Saturday, March 13, 2010

Disappointment & Despair

Bekah, shown in the picture with her proud gramma, is here with me now and reminded me that during her week with us last year things were not good. Marsha had fallen twice that week and was badly bruised. Bekah helped me get Marsha off the floor one night when Marsha had the worst fall. She also had other difficulties that for a woman with the modesty, dignity, and grace of Marsha was horrified by. Laura had spent the week earlier and it was a good week, but Bekah got to witness and be involved in the problems. This date a year ago the three of us headed to Conway for a second chemo treatment. After Marsha went in for the usual pretreatment blood work and check of her vital signs we were told that her red blood count was too low and she needed a transfusion. She was given orders to be admitted to Conway hospital for the procedure and off we went. The wait for a bed was not particularly long by many hospital situations I have seen and soon she was taken to a room.
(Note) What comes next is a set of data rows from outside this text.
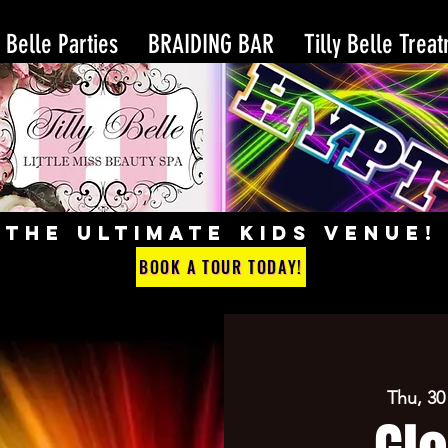
y Belle Parties
BRAIDING BAR
Tilly Belle Trea
THE ULTIMATE KIDS VENUE!
BOOK A TOUR TODAY!
Thu, 30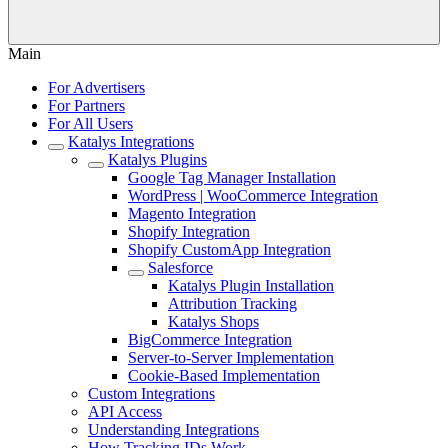
Main
For Advertisers
For Partners
For All Users
Katalys Integrations
Katalys Plugins
Google Tag Manager Installation
WordPress | WooCommerce Integration
Magento Integration
Shopify Integration
Shopify CustomApp Integration
Salesforce
Katalys Plugin Installation
Attribution Tracking
Katalys Shops
BigCommerce Integration
Server-to-Server Implementation
Cookie-Based Implementation
Custom Integrations
API Access
Understanding Integrations
How Tracking IDs Work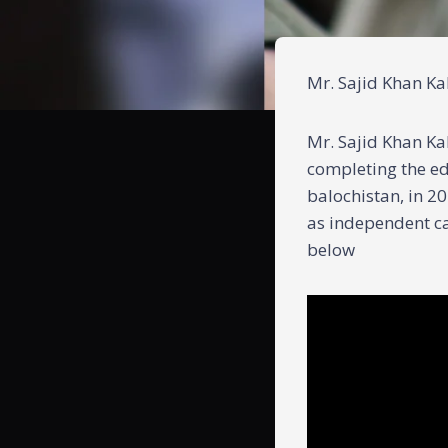
Mr. Sajid Khan Kak
Mr. Sajid Khan Kak
completing the ed
balochistan, in 20
as independent ca
below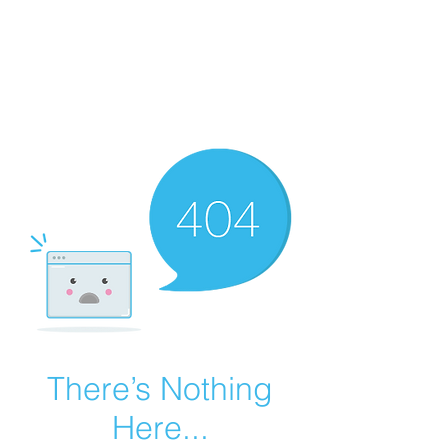
Summer Overstock Sale - 15 to 25% Off
Overstock Industrial Rubber Tracks!
Click here
for more info!
There’s Nothing
Here...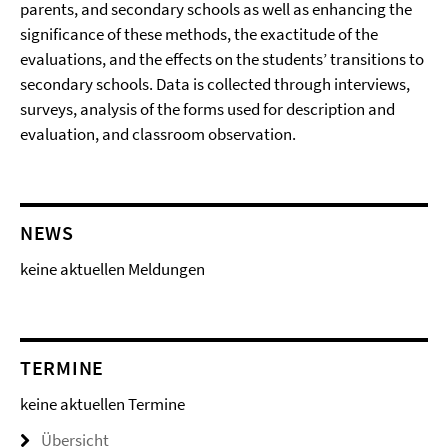
parents, and secondary schools as well as enhancing the
significance of these methods, the exactitude of the
evaluations, and the effects on the students’ transitions to
secondary schools. Data is collected through interviews,
surveys, analysis of the forms used for description and
evaluation, and classroom observation.
NEWS
keine aktuellen Meldungen
TERMINE
keine aktuellen Termine
Übersicht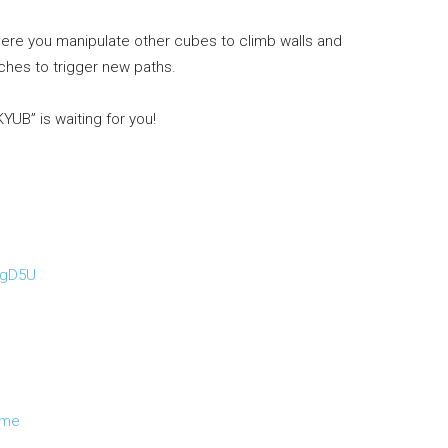
re you manipulate other cubes to climb walls and
tches to trigger new paths.
UB” is waiting for you!
mgD5U
ame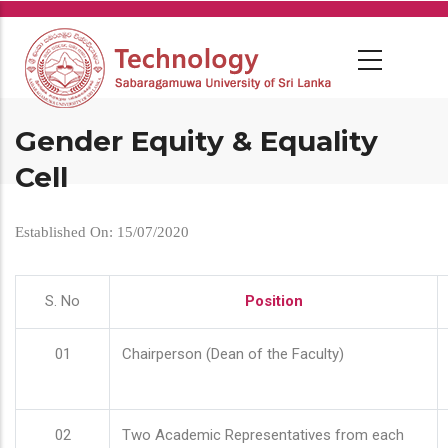
Skip
to
main
content
Gender Equity & Equality
Cell
Established On: 15/07/2020
S. No
Position
01
Chairperson (Dean of the Faculty)
02
Two Academic Representatives from each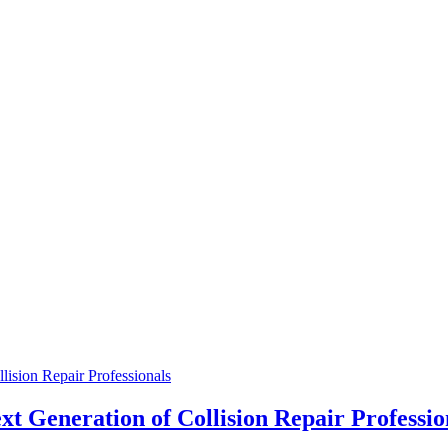
ision Repair Professionals
t Generation of Collision Repair Professio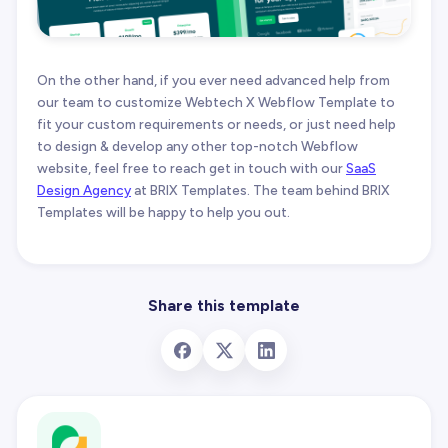
On the other hand, if you ever need advanced help from
our team to customize Webtech X Webflow Template to
fit your custom requirements or needs, or just need help
to design & develop any other top-notch Webflow
website, feel free to reach get in touch with our
SaaS
Design Agency
at BRIX Templates. The team behind BRIX
Templates will be happy to help you out.
Share this template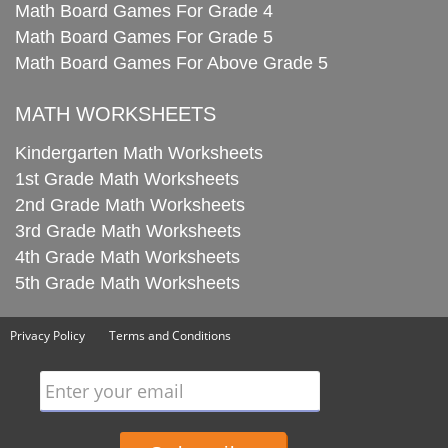
Math Board Games For Grade 4
Math Board Games For Grade 5
Math Board Games For Above Grade 5
MATH WORKSHEETS
Kindergarten Math Worksheets
1st Grade Math Worksheets
2nd Grade Math Worksheets
3rd Grade Math Worksheets
4th Grade Math Worksheets
5th Grade Math Worksheets
Privacy Policy
Terms and Conditions
Enter your email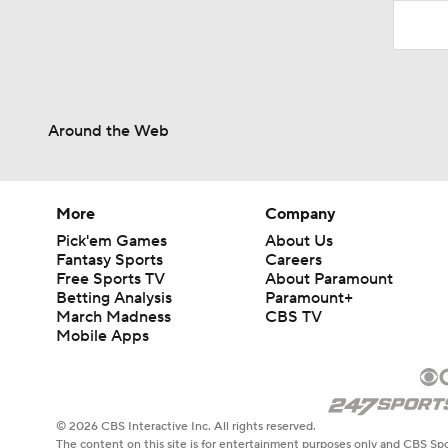
Around the Web
More
Company
Pick'em Games
About Us
Fantasy Sports
Careers
Free Sports TV
About Paramount
Betting Analysis
Paramount+
March Madness
CBS TV
Mobile Apps
© 2026 CBS Interactive Inc. All rights reserved.
The content on this site is for entertainment purposes only and CBS Spo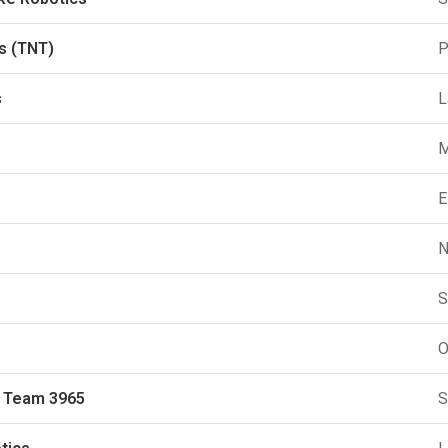
s (TNT)
P
s
L
M
E
N
S
O
s Team 3965
S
I left Bekah with Marsha because they needed a complete list of medications and that was at home in Myrtle Beach. Marsha was already been bruised in several places from the falls and Bekah watched as they tried and tried to get the IV started. Marsha was in pain as they moved the needle and removed the needle and reinserted the needle without success. Each attempt resulting in more bruises. Bekah called me more than once upset that they could not start the transfusion and worried that they would not be able to do it. I knew from experience that hospitals always have the one exceptional individual that they will find from some other section of the hospital when this kind of difficulty arises. When I got back they had managed to start the transfusion but it was then clear that she was going to have to spend the night. Bekah said yesterday that she was glad she was here to see the bad week because she felt like she helped and she got to connect with the reality more. Looking back with the shared vision of two memories it had been a tough week that I thought was next week. I know I was not in a good place when I went to bed that night. I was emotional drained and although I had been assured that his was not out of the range of normal by the oncologist I was seeing the beginning of the end. Weeping had been a big part of this week when Marsha started being so frail.